Good day to you all! Since a few days ago I have a problem with the Carbon Black Cloud Integration in Elastic 8.4.1 with Fleet server. The API's Keys happened to be working just fine, I received the alert and audit alerts, however one day in the middle of the day the alert data just stop working, I since then I am receiving just Audit logs. Here are some things that I've tried:
- I regenerate the API Keys form the Carbon Black Console
- I updated the Integration on the elastic Agent
- I restarted the elastic agent.
- I generate a API with all the admin permissions.

» **Complete the following**:
**a.** Write out the stretch of the Carbon Black forum post from "Good day to" through "the admin permissions.".
**b.** In the Carbon Black forum post, which version of Elastic is the integration running on?
**c.** Carry on the Carbon Black forum post from the point where it stops.

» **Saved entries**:

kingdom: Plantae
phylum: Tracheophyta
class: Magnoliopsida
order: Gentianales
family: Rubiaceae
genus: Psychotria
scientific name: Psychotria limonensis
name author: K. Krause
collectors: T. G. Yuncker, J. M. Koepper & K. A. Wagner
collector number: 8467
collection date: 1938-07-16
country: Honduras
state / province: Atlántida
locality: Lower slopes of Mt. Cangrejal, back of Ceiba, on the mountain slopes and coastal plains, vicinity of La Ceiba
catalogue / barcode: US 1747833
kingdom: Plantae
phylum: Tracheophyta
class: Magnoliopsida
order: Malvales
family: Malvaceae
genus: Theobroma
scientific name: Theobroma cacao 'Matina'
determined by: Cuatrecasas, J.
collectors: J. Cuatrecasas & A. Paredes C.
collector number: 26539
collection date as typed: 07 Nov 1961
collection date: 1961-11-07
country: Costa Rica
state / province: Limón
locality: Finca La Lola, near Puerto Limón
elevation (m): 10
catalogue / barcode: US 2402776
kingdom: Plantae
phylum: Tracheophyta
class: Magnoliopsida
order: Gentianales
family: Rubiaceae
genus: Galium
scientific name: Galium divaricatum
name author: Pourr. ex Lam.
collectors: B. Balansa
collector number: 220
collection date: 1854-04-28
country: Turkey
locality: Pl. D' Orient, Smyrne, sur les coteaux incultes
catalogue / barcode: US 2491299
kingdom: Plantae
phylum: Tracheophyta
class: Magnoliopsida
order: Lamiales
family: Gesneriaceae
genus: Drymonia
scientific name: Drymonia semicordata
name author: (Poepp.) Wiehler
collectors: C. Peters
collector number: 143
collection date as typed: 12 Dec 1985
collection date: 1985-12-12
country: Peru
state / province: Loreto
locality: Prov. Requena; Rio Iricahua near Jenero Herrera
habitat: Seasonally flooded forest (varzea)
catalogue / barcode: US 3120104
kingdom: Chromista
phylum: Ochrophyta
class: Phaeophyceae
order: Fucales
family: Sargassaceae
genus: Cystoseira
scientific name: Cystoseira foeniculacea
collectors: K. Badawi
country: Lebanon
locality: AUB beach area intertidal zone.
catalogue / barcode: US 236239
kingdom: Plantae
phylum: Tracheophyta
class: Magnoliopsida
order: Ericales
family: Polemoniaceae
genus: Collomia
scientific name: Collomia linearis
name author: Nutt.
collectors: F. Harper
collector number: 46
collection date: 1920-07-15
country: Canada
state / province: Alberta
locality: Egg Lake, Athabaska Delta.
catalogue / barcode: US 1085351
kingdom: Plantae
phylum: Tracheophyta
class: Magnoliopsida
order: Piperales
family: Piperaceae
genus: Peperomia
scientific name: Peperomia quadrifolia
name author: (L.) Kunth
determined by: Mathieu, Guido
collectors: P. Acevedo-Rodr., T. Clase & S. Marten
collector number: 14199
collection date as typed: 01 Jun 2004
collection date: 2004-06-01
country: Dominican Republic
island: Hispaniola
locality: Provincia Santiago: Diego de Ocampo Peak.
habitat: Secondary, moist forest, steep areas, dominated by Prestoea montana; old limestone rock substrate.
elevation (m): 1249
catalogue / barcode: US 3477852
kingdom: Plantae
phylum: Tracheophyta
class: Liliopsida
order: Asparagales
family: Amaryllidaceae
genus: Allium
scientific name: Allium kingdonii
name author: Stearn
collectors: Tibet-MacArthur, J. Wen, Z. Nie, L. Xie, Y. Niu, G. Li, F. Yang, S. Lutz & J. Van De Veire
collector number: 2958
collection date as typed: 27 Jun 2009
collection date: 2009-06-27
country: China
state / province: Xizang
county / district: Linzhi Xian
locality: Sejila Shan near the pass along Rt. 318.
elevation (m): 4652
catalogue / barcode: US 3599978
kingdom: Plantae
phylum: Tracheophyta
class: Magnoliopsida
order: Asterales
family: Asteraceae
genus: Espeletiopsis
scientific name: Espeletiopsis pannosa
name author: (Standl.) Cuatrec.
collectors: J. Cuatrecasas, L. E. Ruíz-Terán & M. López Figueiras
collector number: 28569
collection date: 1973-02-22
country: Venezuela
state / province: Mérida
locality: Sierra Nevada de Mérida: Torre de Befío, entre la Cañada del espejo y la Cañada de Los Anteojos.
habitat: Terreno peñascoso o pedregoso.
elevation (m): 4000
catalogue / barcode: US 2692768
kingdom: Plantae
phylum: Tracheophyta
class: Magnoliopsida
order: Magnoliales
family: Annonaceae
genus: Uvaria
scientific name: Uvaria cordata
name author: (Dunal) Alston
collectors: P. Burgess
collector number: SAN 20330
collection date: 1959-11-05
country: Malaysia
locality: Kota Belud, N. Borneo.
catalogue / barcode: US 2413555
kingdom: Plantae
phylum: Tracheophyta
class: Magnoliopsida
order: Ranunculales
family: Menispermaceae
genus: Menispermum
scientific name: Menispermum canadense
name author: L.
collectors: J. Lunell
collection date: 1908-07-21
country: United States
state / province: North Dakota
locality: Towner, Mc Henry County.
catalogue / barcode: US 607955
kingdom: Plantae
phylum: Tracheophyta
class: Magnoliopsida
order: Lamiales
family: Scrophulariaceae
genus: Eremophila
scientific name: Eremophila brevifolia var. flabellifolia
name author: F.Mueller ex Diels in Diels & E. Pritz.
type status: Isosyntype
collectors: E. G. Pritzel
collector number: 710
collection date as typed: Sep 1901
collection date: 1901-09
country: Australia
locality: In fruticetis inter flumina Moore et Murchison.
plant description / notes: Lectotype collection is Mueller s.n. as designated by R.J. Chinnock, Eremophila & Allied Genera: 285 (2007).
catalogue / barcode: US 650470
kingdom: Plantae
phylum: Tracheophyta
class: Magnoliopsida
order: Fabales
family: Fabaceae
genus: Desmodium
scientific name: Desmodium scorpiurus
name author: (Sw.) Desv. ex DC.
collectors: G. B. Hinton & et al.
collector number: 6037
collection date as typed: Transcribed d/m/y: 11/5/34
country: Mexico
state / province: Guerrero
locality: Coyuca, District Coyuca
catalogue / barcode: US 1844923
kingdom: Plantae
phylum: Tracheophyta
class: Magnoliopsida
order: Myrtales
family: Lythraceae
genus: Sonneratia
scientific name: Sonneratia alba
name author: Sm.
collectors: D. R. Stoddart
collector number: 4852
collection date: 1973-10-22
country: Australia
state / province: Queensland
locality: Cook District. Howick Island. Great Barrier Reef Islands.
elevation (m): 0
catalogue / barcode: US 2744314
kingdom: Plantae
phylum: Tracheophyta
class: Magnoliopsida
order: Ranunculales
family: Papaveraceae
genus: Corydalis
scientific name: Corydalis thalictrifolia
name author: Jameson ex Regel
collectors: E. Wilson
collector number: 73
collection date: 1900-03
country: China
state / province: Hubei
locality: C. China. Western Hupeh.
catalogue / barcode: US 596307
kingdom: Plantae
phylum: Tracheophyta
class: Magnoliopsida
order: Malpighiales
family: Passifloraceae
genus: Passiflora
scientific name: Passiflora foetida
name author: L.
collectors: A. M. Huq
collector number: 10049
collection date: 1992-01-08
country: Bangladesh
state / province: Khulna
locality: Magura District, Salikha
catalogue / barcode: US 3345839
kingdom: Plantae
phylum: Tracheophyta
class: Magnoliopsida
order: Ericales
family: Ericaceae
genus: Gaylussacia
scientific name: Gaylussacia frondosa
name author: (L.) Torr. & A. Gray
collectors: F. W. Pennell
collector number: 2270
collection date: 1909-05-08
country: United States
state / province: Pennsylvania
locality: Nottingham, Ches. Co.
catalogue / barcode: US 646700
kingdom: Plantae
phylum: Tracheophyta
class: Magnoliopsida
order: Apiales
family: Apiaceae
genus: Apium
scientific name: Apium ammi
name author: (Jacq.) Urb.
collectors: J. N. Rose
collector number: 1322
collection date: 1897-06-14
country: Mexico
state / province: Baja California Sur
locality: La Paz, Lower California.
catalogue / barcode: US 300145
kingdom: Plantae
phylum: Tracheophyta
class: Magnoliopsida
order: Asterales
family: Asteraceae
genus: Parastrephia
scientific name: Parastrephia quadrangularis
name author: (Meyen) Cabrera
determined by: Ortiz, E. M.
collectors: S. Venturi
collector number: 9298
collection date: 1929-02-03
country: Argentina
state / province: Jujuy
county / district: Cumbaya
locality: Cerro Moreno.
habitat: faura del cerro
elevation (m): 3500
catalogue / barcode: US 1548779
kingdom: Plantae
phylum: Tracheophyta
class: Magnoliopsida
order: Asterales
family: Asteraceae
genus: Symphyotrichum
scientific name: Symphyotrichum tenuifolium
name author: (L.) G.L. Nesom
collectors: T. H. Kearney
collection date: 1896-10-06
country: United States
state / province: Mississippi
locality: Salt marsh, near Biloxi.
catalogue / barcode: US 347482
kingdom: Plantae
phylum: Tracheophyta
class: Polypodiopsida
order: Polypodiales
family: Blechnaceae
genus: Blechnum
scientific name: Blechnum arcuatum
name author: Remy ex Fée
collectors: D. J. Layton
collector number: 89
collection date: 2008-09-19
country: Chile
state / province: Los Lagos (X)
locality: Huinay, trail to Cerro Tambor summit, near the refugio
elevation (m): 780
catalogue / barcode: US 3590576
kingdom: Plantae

» **Task results**:
**a.**
Good day to you all! Since a few days ago I have a problem with the Carbon Black Cloud Integration in Elastic 8.4.1 with Fleet server. The API's Keys happened to be working just fine, I received the alert and audit alerts, however one day in the middle of the day the alert data just stop working, I since then I am receiving just Audit logs. Here are some things that I've tried:
- I regenerate the API Keys form the Carbon Black Console
- I updated the Integration on the elastic Agent
- I restarted the elastic agent.
- I generate a API with all the admin permissions.

**b.** Elastic 8.4.1.

**c.**
However none of those thigs work, the logs form the elastic agent show:
{"log.level":"info","@timestamp":"2023-04-04T09:39:58.243-0500","log.logger":"input.httpjson-stateless","log.origin":{"file.name":"httpjson/input.go","file.line":129},"message":"Process another repeated request.","service.name":"filebeat","id":"httpjson-carbon_black_cloud.audit-d48dd880-4040-4dda-994d-173be2df1789","input_url":"https://defense-prod05.conferdeploy.net/integrationServices/v3/auditlogs","ecs.version":"1.6.0"}
{"log.level":"info","@timestamp":"2023-04-04T09:39:58.925-0500","log.logger":"input.httpjson-stateless","log.origin":{"file.name":"httpjson/request.go","file.line":397},"message":"request finished: 0 events published","service.name":"filebeat","id":"httpjson-carbon_black_cloud.audit-d48dd880-4040-4dda-994d-173be2df1789","input_url":"https://defense-prod05.conferdeploy.net/integrationServices/v3/auditlogs","ecs.version":"1.6.0"}
Which indicates the audit logs connection is working just fine And the Alert Data log is nowhere to be found.
I appreciate any suggestions or theories of what is going on.